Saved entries

* * * *

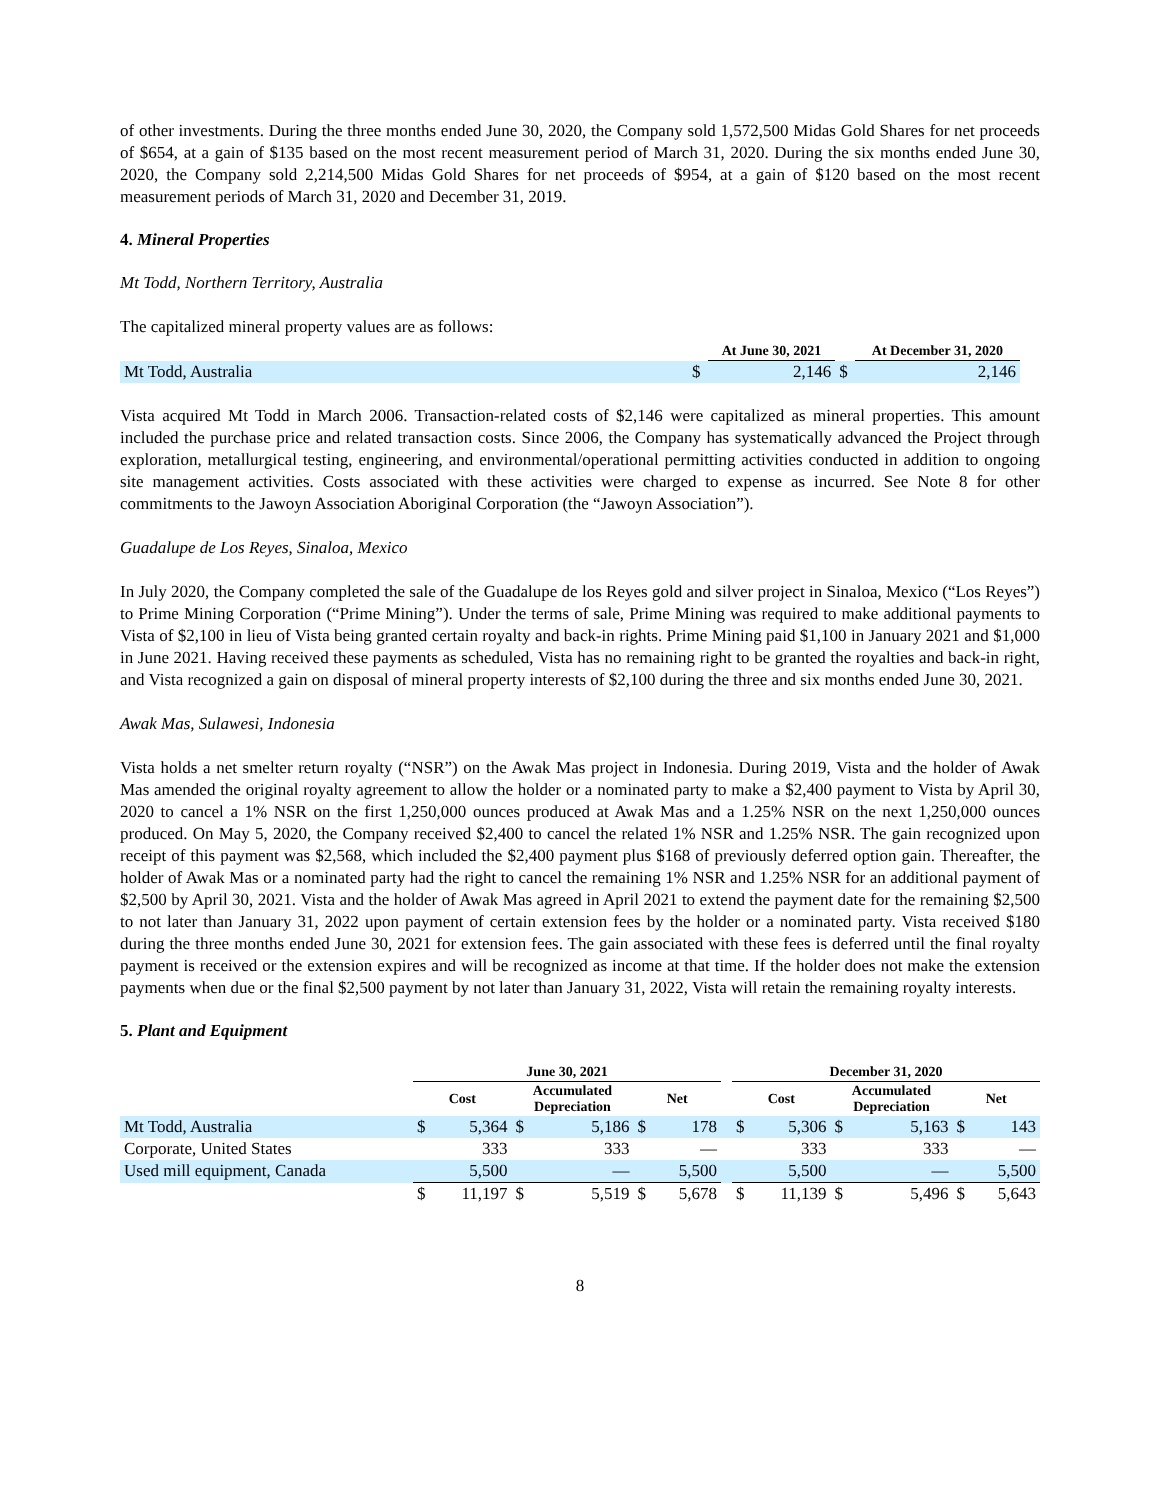of other investments. During the three months ended June 30, 2020, the Company sold 1,572,500 Midas Gold Shares for net proceeds of $654, at a gain of $135 based on the most recent measurement period of March 31, 2020. During the six months ended June 30, 2020, the Company sold 2,214,500 Midas Gold Shares for net proceeds of $954, at a gain of $120 based on the most recent measurement periods of March 31, 2020 and December 31, 2019.
4. Mineral Properties
Mt Todd, Northern Territory, Australia
The capitalized mineral property values are as follows:
| | | At June 30, 2021 | | At December 31, 2020 |
| --- | --- | --- | --- | --- |
| Mt Todd, Australia | $ | 2,146 | $ | 2,146 |
Vista acquired Mt Todd in March 2006. Transaction-related costs of $2,146 were capitalized as mineral properties. This amount included the purchase price and related transaction costs. Since 2006, the Company has systematically advanced the Project through exploration, metallurgical testing, engineering, and environmental/operational permitting activities conducted in addition to ongoing site management activities. Costs associated with these activities were charged to expense as incurred. See Note 8 for other commitments to the Jawoyn Association Aboriginal Corporation (the “Jawoyn Association”).
Guadalupe de Los Reyes, Sinaloa, Mexico
In July 2020, the Company completed the sale of the Guadalupe de los Reyes gold and silver project in Sinaloa, Mexico (“Los Reyes”) to Prime Mining Corporation (“Prime Mining”). Under the terms of sale, Prime Mining was required to make additional payments to Vista of $2,100 in lieu of Vista being granted certain royalty and back-in rights. Prime Mining paid $1,100 in January 2021 and $1,000 in June 2021. Having received these payments as scheduled, Vista has no remaining right to be granted the royalties and back-in right, and Vista recognized a gain on disposal of mineral property interests of $2,100 during the three and six months ended June 30, 2021.
Awak Mas, Sulawesi, Indonesia
Vista holds a net smelter return royalty (“NSR”) on the Awak Mas project in Indonesia. During 2019, Vista and the holder of Awak Mas amended the original royalty agreement to allow the holder or a nominated party to make a $2,400 payment to Vista by April 30, 2020 to cancel a 1% NSR on the first 1,250,000 ounces produced at Awak Mas and a 1.25% NSR on the next 1,250,000 ounces produced. On May 5, 2020, the Company received $2,400 to cancel the related 1% NSR and 1.25% NSR. The gain recognized upon receipt of this payment was $2,568, which included the $2,400 payment plus $168 of previously deferred option gain. Thereafter, the holder of Awak Mas or a nominated party had the right to cancel the remaining 1% NSR and 1.25% NSR for an additional payment of $2,500 by April 30, 2021. Vista and the holder of Awak Mas agreed in April 2021 to extend the payment date for the remaining $2,500 to not later than January 31, 2022 upon payment of certain extension fees by the holder or a nominated party. Vista received $180 during the three months ended June 30, 2021 for extension fees. The gain associated with these fees is deferred until the final royalty payment is received or the extension expires and will be recognized as income at that time. If the holder does not make the extension payments when due or the final $2,500 payment by not later than January 31, 2022, Vista will retain the remaining royalty interests.
5. Plant and Equipment
| | June 30, 2021 | | | | | | | December 31, 2020 | | | | | |
| --- | --- | --- | --- | --- | --- | --- | --- | --- | --- | --- | --- | --- | --- |
| | Cost | | Accumulated Depreciation | | Net | | | Cost | | Accumulated Depreciation | | Net | |
| Mt Todd, Australia | $ | 5,364 | $ | 5,186 | $ | 178 | | $ | 5,306 | $ | 5,163 | $ | 143 |
| Corporate, United States | | 333 | | 333 | | — | | | 333 | | 333 | | — |
| Used mill equipment, Canada | | 5,500 | | — | | 5,500 | | | 5,500 | | — | | 5,500 |
| | $ | 11,197 | $ | 5,519 | $ | 5,678 | | $ | 11,139 | $ | 5,496 | $ | 5,643 |
8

* * * *

Work item - Without the pictures, give every line of the data again, exactly as written.

Written answer -
of other investments. During the three months ended June 30, 2020, the Company sold 1,572,500 Midas Gold Shares for net proceeds of $654, at a gain of $135 based on the most recent measurement period of March 31, 2020. During the six months ended June 30, 2020, the Company sold 2,214,500 Midas Gold Shares for net proceeds of $954, at a gain of $120 based on the most recent measurement periods of March 31, 2020 and December 31, 2019.
4. Mineral Properties
Mt Todd, Northern Territory, Australia
The capitalized mineral property values are as follows:
| | | At June 30, 2021 | | At December 31, 2020 |
| --- | --- | --- | --- | --- |
| Mt Todd, Australia | $ | 2,146 | $ | 2,146 |
Vista acquired Mt Todd in March 2006. Transaction-related costs of $2,146 were capitalized as mineral properties. This amount included the purchase price and related transaction costs. Since 2006, the Company has systematically advanced the Project through exploration, metallurgical testing, engineering, and environmental/operational permitting activities conducted in addition to ongoing site management activities. Costs associated with these activities were charged to expense as incurred. See Note 8 for other commitments to the Jawoyn Association Aboriginal Corporation (the “Jawoyn Association”).
Guadalupe de Los Reyes, Sinaloa, Mexico
In July 2020, the Company completed the sale of the Guadalupe de los Reyes gold and silver project in Sinaloa, Mexico (“Los Reyes”) to Prime Mining Corporation (“Prime Mining”). Under the terms of sale, Prime Mining was required to make additional payments to Vista of $2,100 in lieu of Vista being granted certain royalty and back-in rights. Prime Mining paid $1,100 in January 2021 and $1,000 in June 2021. Having received these payments as scheduled, Vista has no remaining right to be granted the royalties and back-in right, and Vista recognized a gain on disposal of mineral property interests of $2,100 during the three and six months ended June 30, 2021.
Awak Mas, Sulawesi, Indonesia
Vista holds a net smelter return royalty (“NSR”) on the Awak Mas project in Indonesia. During 2019, Vista and the holder of Awak Mas amended the original royalty agreement to allow the holder or a nominated party to make a $2,400 payment to Vista by April 30, 2020 to cancel a 1% NSR on the first 1,250,000 ounces produced at Awak Mas and a 1.25% NSR on the next 1,250,000 ounces produced. On May 5, 2020, the Company received $2,400 to cancel the related 1% NSR and 1.25% NSR. The gain recognized upon receipt of this payment was $2,568, which included the $2,400 payment plus $168 of previously deferred option gain. Thereafter, the holder of Awak Mas or a nominated party had the right to cancel the remaining 1% NSR and 1.25% NSR for an additional payment of $2,500 by April 30, 2021. Vista and the holder of Awak Mas agreed in April 2021 to extend the payment date for the remaining $2,500 to not later than January 31, 2022 upon payment of certain extension fees by the holder or a nominated party. Vista received $180 during the three months ended June 30, 2021 for extension fees. The gain associated with these fees is deferred until the final royalty payment is received or the extension expires and will be recognized as income at that time. If the holder does not make the extension payments when due or the final $2,500 payment by not later than January 31, 2022, Vista will retain the remaining royalty interests.
5. Plant and Equipment
| | June 30, 2021 | | | | | | | December 31, 2020 | | | | | |
| --- | --- | --- | --- | --- | --- | --- | --- | --- | --- | --- | --- | --- | --- |
| | Cost | | Accumulated Depreciation | | Net | | | Cost | | Accumulated Depreciation | | Net | |
| Mt Todd, Australia | $ | 5,364 | $ | 5,186 | $ | 178 | | $ | 5,306 | $ | 5,163 | $ | 143 |
| Corporate, United States | | 333 | | 333 | | — | | | 333 | | 333 | | — |
| Used mill equipment, Canada | | 5,500 | | — | | 5,500 | | | 5,500 | | — | | 5,500 |
| | $ | 11,197 | $ | 5,519 | $ | 5,678 | | $ | 11,139 | $ | 5,496 | $ | 5,643 |
8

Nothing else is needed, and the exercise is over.